A lawyer for Texas House Speaker Tom Craddick reversed himself Tuesday, saying the Midland Republican specified that he wanted his $250,000 donation to a political committee to go to several House Democrats who supported him.When Travis County prosecutors began investigating the donations last month, Austin lawyer Roy Minton denied that Craddick had directed how the donation to the committee, Texas Jobs & Opportunity Build a Secure Future, should be spent.
On Tuesday, Minton said Christi Craddick, the speaker's daughter, who runs his political operation, wrote the Texas Jobs committee a letter in January asking it to give $50,000 each to four Democratic incumbents who had opponents in the March 4 primaries.
"Of course, they were happy to do it," Minton said. "Tom knew everything that was going on."
Minton said that his remarks last month were his mistake and that he had turned Christi Craddick's letter over to prosecutors as part of a package of records that had been subpoenaed.
Austin lawyer Buck Wood said the speaker's statute, which he helped write in the 1970s, is being misconstrued in some quarters.He said the law doesn't prohibit a lawmaker -- even a speaker candidate -- from donating to a colleague's campaign.

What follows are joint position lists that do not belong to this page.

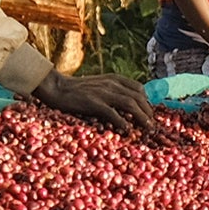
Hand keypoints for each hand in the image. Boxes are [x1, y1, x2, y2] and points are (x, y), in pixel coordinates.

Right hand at [32, 70, 157, 135]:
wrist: (56, 87)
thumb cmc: (77, 89)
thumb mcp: (99, 85)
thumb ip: (113, 90)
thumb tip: (128, 104)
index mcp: (114, 79)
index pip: (139, 88)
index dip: (147, 102)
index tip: (149, 114)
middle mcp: (111, 84)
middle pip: (138, 97)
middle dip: (148, 112)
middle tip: (152, 126)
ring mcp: (102, 92)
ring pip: (130, 104)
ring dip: (142, 117)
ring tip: (148, 129)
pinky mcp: (93, 102)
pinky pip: (112, 112)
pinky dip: (122, 122)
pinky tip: (127, 130)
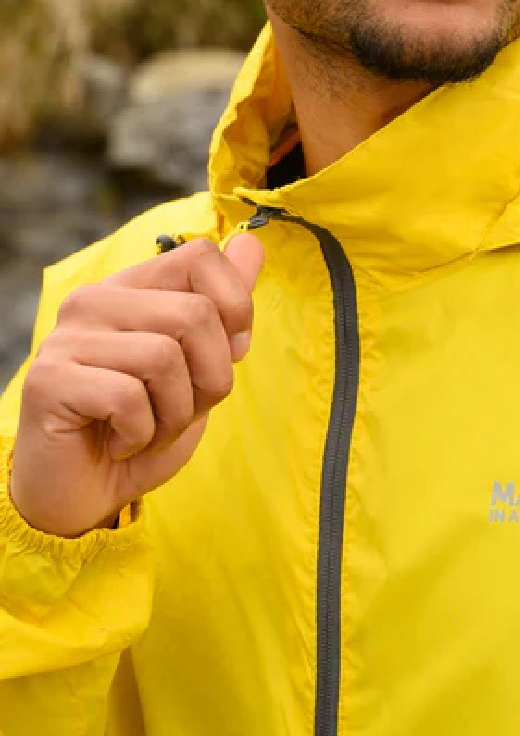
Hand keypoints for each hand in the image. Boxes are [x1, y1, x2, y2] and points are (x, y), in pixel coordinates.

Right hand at [9, 234, 264, 538]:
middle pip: (196, 315)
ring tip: (146, 429)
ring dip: (174, 415)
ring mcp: (66, 338)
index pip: (201, 257)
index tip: (225, 354)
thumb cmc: (141, 429)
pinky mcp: (49, 380)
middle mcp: (95, 301)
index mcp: (132, 289)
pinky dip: (140, 434)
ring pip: (165, 358)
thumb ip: (222, 309)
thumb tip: (253, 242)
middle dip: (209, 380)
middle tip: (177, 411)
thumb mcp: (198, 368)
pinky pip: (128, 399)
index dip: (235, 309)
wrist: (82, 493)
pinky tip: (118, 442)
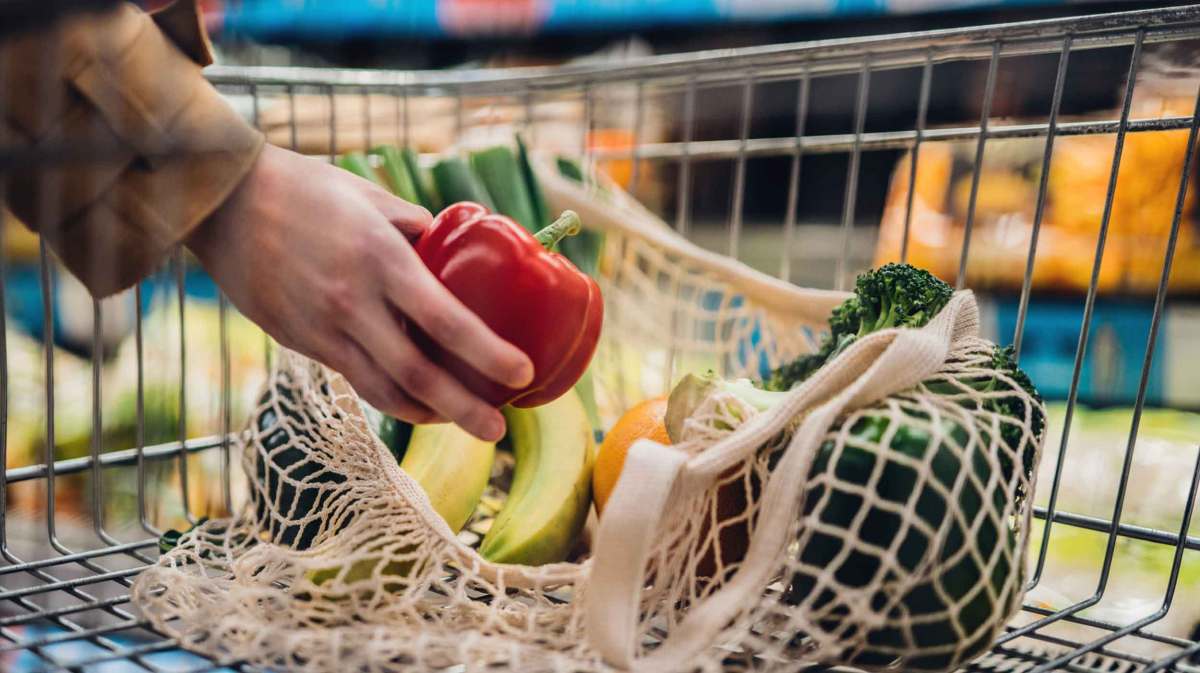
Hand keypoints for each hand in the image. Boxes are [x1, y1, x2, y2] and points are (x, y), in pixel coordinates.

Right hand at [187, 144, 532, 440]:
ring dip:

But he said a jury would have to weigh the facts of each case to determine whether the donations were intended to aid or defeat a speaker's candidate.
He said it would be difficult to convince a jury that a member giving $1,000 was influencing the speaker's election.
In Craddick's instance, Wood said, "It's the totality of the circumstances."
The Texas Jobs political committee had been mostly dormant throughout 2007 before it was renamed and revitalized this winter with the $250,000 from Craddick's campaign account. The size of the donations, plus whether Craddick directed where the money should go, also would be considered, Wood said.
Minton disagreed with Wood, saying there is no prohibition in the law against a donor asking a committee to send the money to a certain candidate.
"He's letting his liberal politics get in the way of what the law is," Minton said.
"Assuming this gets that far, of course."
It probably won't. It hasn't gotten that far with Tom De Lay. And probably won't.
Welcome to Texas. Where justice is bought. On both sides of the scales.
I have always been amused by this "no corporate contributions" since that is what PACs were set up for. To provide "corporate contributions."
Every time they "reform" campaign finance they merely create a new vehicle to funnel money through. The latest is the 527s. But when you get right down to it, the Democrats oppose real reform along with the Republicans.
It truly is all about the money. Instead of about the people.